- Task to complete -
Please retype the material below exactly, line for line, and leave the pictures out of your answer.

- Information shown -
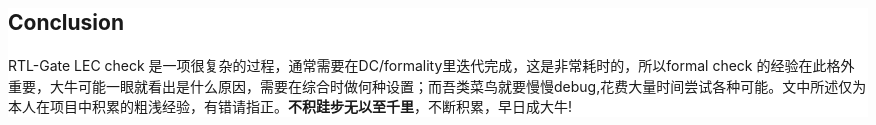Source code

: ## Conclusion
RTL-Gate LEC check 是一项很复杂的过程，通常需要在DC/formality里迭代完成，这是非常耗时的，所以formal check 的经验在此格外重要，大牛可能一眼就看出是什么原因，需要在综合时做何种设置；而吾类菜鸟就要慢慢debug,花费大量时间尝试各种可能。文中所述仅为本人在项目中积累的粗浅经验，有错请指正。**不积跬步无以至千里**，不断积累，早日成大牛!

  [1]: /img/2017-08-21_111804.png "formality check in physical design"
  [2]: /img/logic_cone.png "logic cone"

- Response to the task -
Source code

: ## Conclusion
RTL-Gate LEC check 是一项很复杂的过程，通常需要在DC/formality里迭代完成，这是非常耗时的，所以formal check 的经验在此格外重要，大牛可能一眼就看出是什么原因，需要在综合时做何种设置；而吾类菜鸟就要慢慢debug,花费大量时间尝试各种可能。文中所述仅为本人在项目中积累的粗浅经验，有错请指正。**不积跬步无以至千里**，不断积累，早日成大牛!

  [1]: /img/2017-08-21_111804.png "formality check in physical design"
  [2]: /img/logic_cone.png "logic cone"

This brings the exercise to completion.